Major research efforts undertaken by the RIFIAS have included projects that produced the Modern Mongolian-English Dictionary, edited by John G. Hangin; John R. Krueger's Tuvan Manual (both works are published in the Uralic and Altaic Series); and Yuri Bregel's edition and English translation of the 19th-century Khivan chronicle in Chaghatay Turkic, Firdaws al-Iqbal (published by Brill in 1988 [text] and 1999 [translation]).

By far the largest project undertaken through the RIFIAS to date has been the Bibliography of Islamic Central Asia, edited by Yuri Bregel. The project, funded initially by the National Council for Soviet and East European Research, involved the efforts of scholars at Indiana University and at cooperating institutions in the U.S., Europe, and Russia. Parallel with the compilation of the bibliography, the RIFIAS acquired and cataloged a massive collection of microfilms and photocopies of publications and manuscripts, the Central Asian Archives. The three-volume bibliography, published in 1995, comprises over 30,000 entries on the history and civilization of Islamic Central Asia down to 1917, arranged by subject.

In the 1990s, Rockefeller Foundation Humanities Fellows resided in Bloomington and used the RIFIAS to undertake substantial study of previously unpublished, and in many cases previously unknown, source material on Inner Asia's history and culture. Publications resulting from these projects include The Life of 'Alimqul: A Native Chronicle of Nineteenth Century Central Asia, edited and translated into English by Timur K. Beisembiev (RoutledgeCurzon 2003).
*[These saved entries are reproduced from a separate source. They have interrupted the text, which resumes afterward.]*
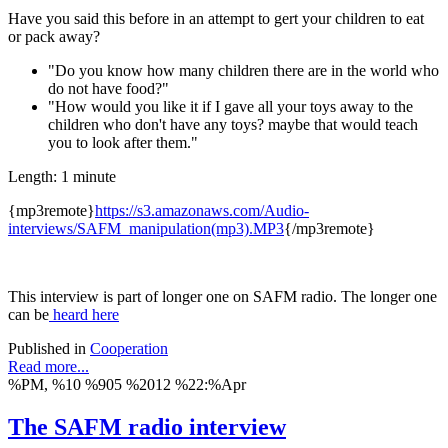
Have you said this before in an attempt to gert your children to eat
or pack away?
"Do you know how many children there are in the world who
do not have food?"
"How would you like it if I gave all your toys away to the
children who don't have any toys? maybe that would teach
you to look after them."
Length: 1 minute
{mp3remote}
https://s3.amazonaws.com/Audio-
interviews/SAFM_manipulation(mp3).MP3
{/mp3remote}
This interview is part of longer one on SAFM radio. The longer one
can be
heard here
Published in
Cooperation
Read more...
%PM, %10 %905 %2012 %22:%Apr
The SAFM radio interview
The RIFIAS Library continually acquires and makes available publications and other research materials on Inner Asia, both new and out-of-print. The Library's catalog became available on line in 2003. Currently the RIFIAS is participating in a major project to digitize and post on-line copies of the bulk of its Central Asian Archives holdings, with financial and technical support form the Inner Asian and Uralic National Resource Center and the Digital Library Program. The RIFIAS also organizes conferences, lectures, and other activities connected with Inner Asian studies on an on-going basis.